1. Baloney Detection

  • Operating in the world efficiently depends on one’s ability to identify crap, also known as misinformation. Today we are constantly bombarded with information, which makes crap detection more import than ever. We tend to rely on common sense, but recall that there was a time when common sense told our ancestors that the world was flat. It can be helpful, but we need to look to science to uncover the truth.
  • Most of us are not conditioned to distinguish between good and bad sources.
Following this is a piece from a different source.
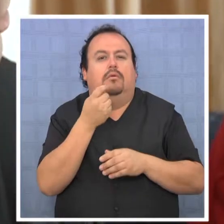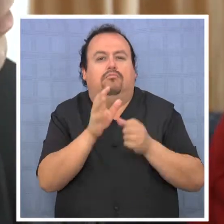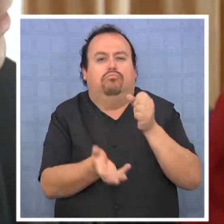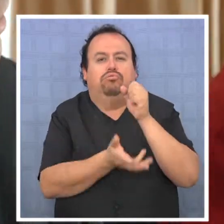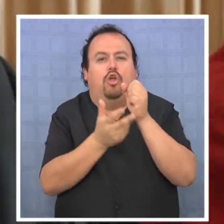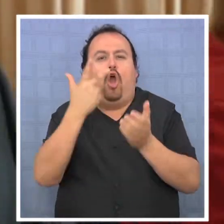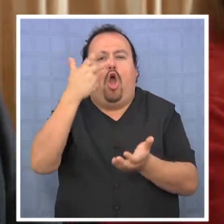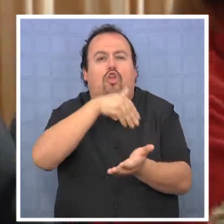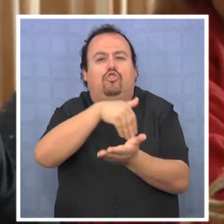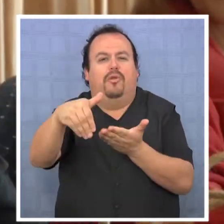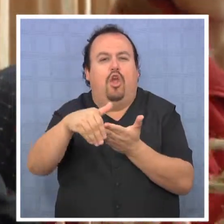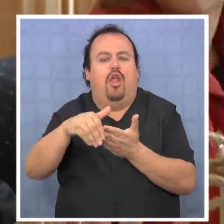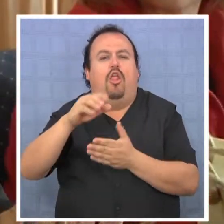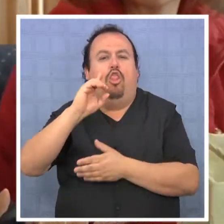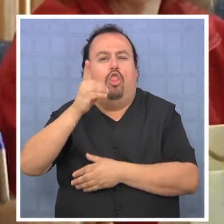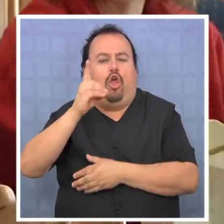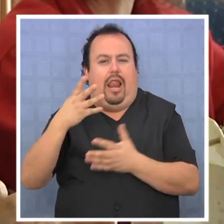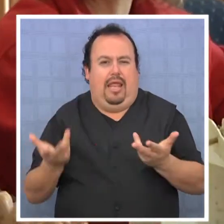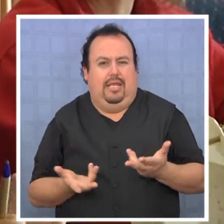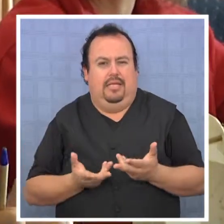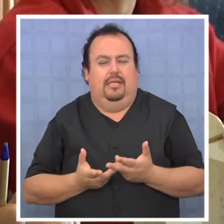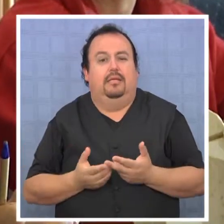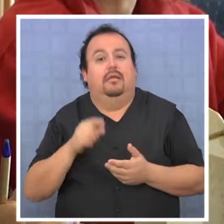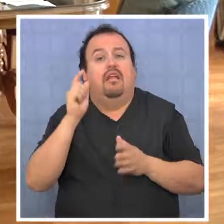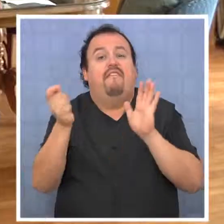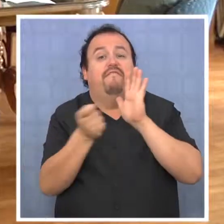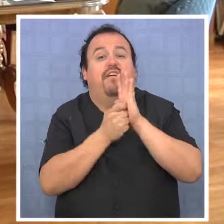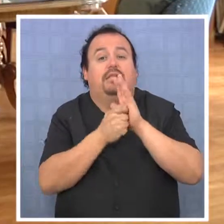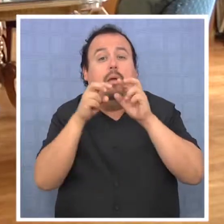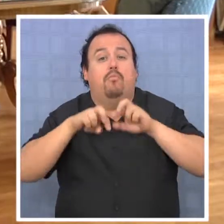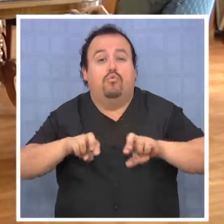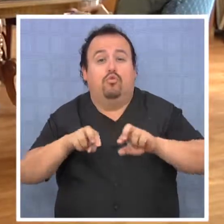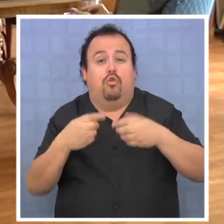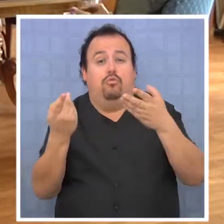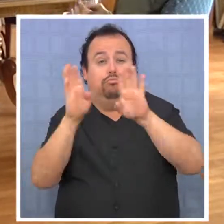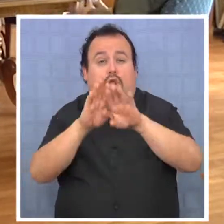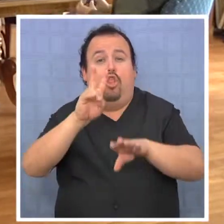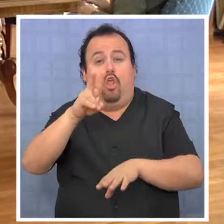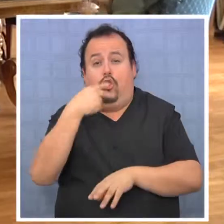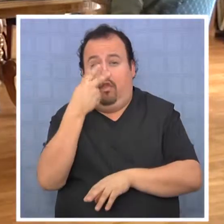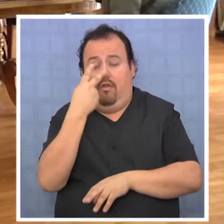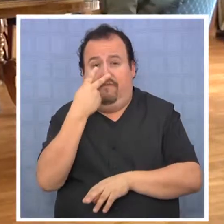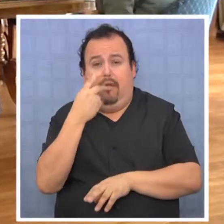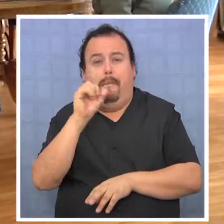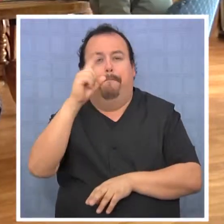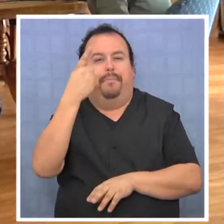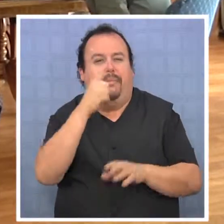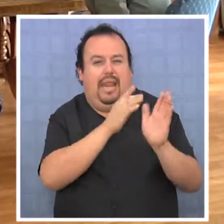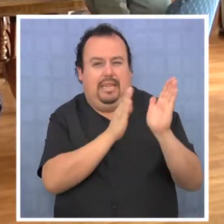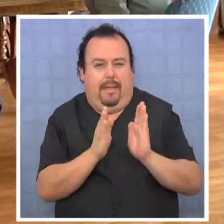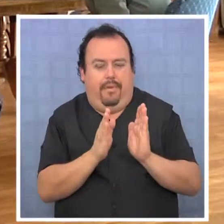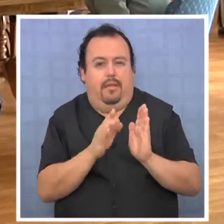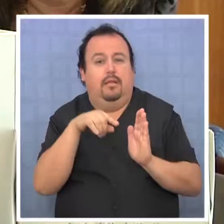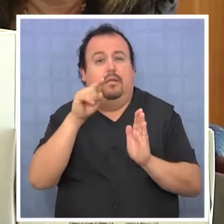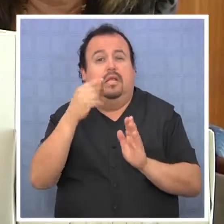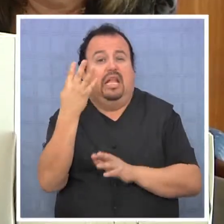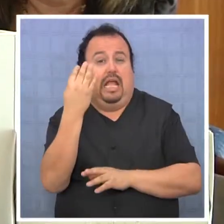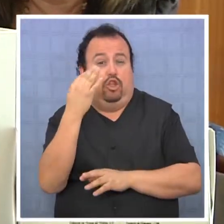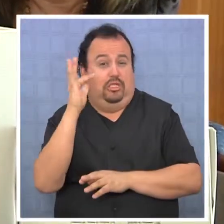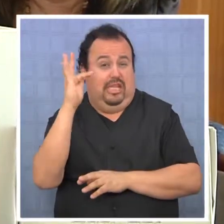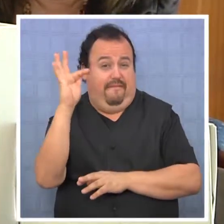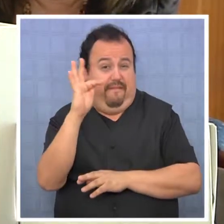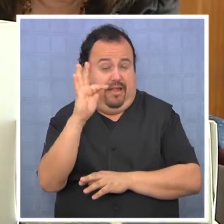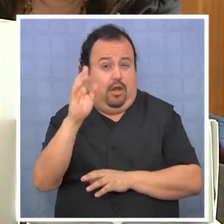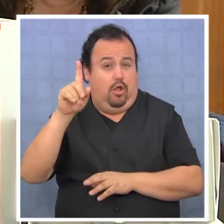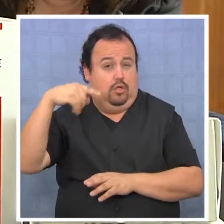nacional disponible de 8 millones de dólares. Las fechas de postulación se cierran el 2 de noviembre en su primera etapa, el 14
We favor information from sources we like and visa versa. We accept information that supports our beliefs, and doubt information that doesn’t. This is know as confirmation bias. Other biases include having our thinking impacted by how something is framed, and putting more weight on recent information.
  • People evolved to spot patterns even when they don’t exist and to create stories, myths, to explain the patterns. The ancient Greeks, for example, created different Gods to explain how the world worked.
  • A common feature of creative misinformation is the reliance of anomalies. The problem with this approach is that it doesn’t produce a cohesive alternative theory. The idea is that if you can undermine one detail of the consensus view you have disproved it. If you see this in action, it tends to be a good means of spotting misinformation. Occam’s razor tells us that the explanation that makes the fewest assumptions is most likely to be the correct one.

2. Denialism

  • Denialism concerns the rejection of truth accepted by experts. In some cases popular opinion denies scientific facts. For example, a 2010 poll showed that 40% of Americans believe humankind was created in our present form less than ten thousand years ago. The primary tactic is to look for anomalies that can poke holes in established theories. Deniers do not advance a cohesive alternative theory that can be tested.
  • When confronted with evidence, deniers will often say it is forged or fake. When evidence can’t be denied they may say that it means something else like the Nazi gas chambers were not used for mass killings. Fake experts are also associated with deniers. While they may have college degrees, the degrees are usually in unrelated fields. Subjective experiences and anecdotes are often treated as solid evidence.